• EXERCISE BRIEF: Recast the rows as a numbered list, starting at the line that contains "Look at this image. Find" and ending with the last line of the rows. Leave out blank lines.

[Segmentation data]
##############################

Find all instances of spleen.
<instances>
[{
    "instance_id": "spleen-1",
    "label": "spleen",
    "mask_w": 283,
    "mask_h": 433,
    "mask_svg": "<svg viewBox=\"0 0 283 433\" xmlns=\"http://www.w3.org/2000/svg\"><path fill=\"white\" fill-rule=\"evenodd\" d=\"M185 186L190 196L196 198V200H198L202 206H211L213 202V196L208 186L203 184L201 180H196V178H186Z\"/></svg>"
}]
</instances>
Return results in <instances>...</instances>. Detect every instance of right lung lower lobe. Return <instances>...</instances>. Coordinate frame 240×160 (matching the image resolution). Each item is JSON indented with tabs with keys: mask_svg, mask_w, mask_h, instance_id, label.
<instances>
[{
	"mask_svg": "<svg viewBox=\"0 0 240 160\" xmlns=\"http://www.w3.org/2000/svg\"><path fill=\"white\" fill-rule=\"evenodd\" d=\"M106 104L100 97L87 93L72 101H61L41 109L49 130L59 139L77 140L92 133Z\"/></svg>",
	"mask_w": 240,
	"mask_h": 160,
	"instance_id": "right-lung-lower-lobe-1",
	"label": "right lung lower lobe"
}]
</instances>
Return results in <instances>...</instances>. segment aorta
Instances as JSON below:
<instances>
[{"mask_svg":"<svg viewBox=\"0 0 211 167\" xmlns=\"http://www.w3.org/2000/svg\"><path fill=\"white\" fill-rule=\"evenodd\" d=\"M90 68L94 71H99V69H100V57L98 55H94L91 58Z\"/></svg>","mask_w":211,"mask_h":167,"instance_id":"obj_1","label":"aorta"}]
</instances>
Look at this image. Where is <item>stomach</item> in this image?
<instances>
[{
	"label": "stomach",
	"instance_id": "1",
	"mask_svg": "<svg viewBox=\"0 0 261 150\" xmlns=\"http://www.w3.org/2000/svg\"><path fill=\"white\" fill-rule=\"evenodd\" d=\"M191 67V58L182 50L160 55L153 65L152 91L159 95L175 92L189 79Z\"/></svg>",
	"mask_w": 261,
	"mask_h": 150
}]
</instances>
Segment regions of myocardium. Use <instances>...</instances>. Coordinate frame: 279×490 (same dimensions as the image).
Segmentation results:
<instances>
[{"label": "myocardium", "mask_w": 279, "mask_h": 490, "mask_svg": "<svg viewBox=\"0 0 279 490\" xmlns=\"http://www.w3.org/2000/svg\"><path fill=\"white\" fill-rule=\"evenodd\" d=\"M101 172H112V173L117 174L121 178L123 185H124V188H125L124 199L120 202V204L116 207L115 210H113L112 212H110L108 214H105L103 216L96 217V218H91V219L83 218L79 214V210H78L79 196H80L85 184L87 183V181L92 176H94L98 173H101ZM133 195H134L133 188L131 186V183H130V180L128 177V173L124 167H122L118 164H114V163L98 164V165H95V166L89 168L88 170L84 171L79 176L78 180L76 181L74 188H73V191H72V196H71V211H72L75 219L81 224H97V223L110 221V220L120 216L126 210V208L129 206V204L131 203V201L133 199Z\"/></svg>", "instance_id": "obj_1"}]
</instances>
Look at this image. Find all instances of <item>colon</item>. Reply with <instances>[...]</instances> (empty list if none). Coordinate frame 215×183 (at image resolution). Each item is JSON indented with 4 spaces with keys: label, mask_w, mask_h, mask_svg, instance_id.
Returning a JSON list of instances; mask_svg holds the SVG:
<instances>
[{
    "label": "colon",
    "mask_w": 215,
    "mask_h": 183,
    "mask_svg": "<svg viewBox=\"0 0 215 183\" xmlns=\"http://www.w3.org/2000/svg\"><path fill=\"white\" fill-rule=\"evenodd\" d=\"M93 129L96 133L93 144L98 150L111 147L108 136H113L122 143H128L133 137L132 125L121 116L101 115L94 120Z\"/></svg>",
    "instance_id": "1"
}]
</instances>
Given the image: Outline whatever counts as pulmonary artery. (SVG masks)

##############################

• ANSWER IN FULL:
1. Look at this image. Find all instances of <item>colon</item>. Reply with <instances>[...]</instances> (empty list if none). Coordinate frame 215×183 (at image resolution). Each item is JSON indented with 4 spaces with keys: label, mask_w, mask_h, mask_svg, instance_id.
2. Returning a JSON list of instances; mask_svg holds the SVG:
3. <instances>
4. [{
5.     "label": "colon",
6.     "mask_w": 215,
7.     "mask_h": 183,
8.     "mask_svg": "<svg viewBox=\"0 0 215 183\" xmlns=\"http://www.w3.org/2000/svg\"><path fill=\"white\" fill-rule=\"evenodd\" d=\"M93 129L96 133L93 144L98 150L111 147L108 136H113L122 143H128L133 137L132 125L121 116L101 115L94 120Z\"/></svg>",
9.     "instance_id": "1"
10. }]
11. </instances>
12. Given the image: Outline whatever counts as pulmonary artery. (SVG masks)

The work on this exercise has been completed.